• **Problem statement**: Transcribe everything in the listing below exactly, except the pictures.

• **Available data**:
────────────────────
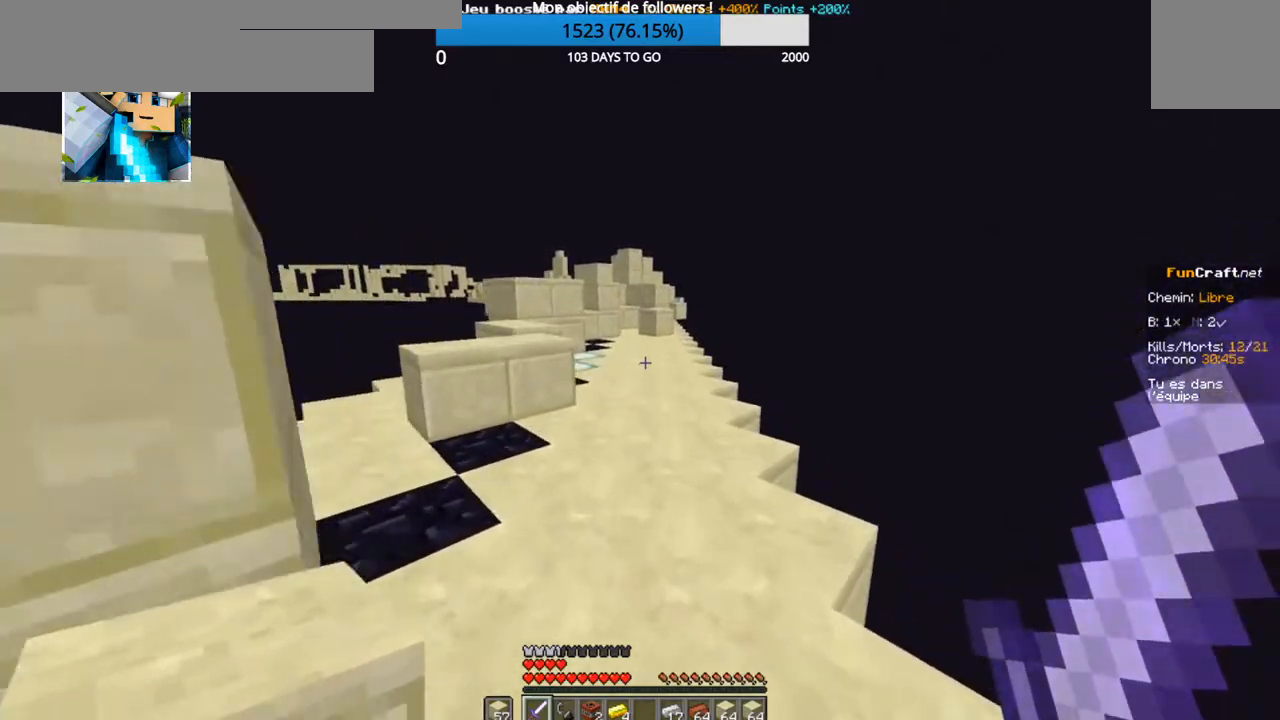
{"keys": ["z"], "events": []}
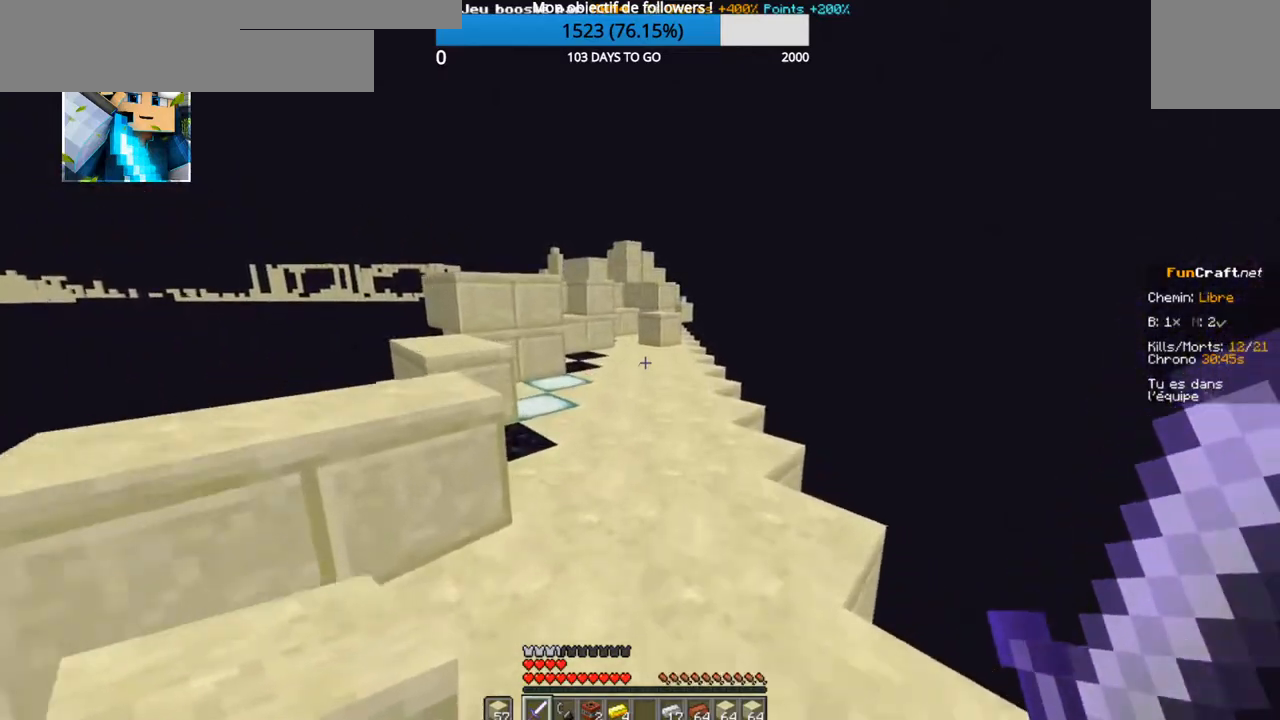
{"keys": ["z"], "events": []}
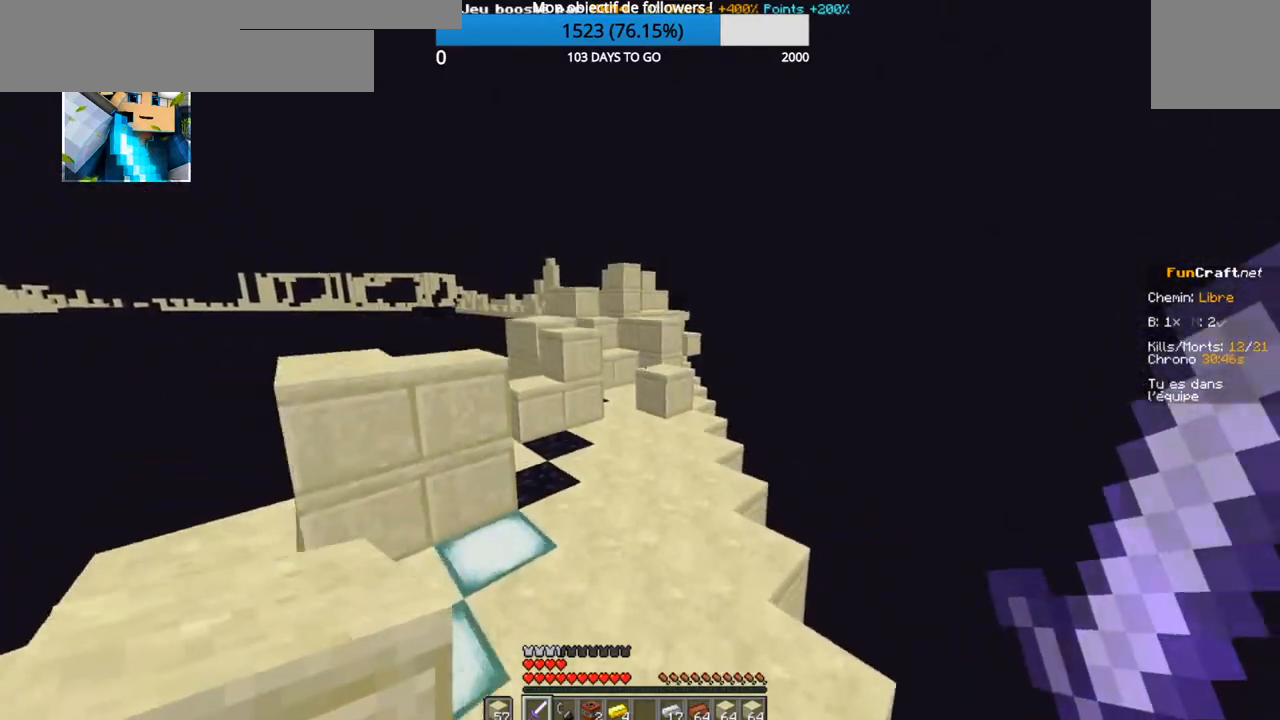
{"keys": ["z"], "events": [[100, "q", "down"], [317, "q", "up"]]}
────────────────────
• **Answer to the problem**:
{"keys": ["z"], "events": []}
{"keys": ["z"], "events": []}
{"keys": ["z"], "events": [[100, "q", "down"], [317, "q", "up"]]}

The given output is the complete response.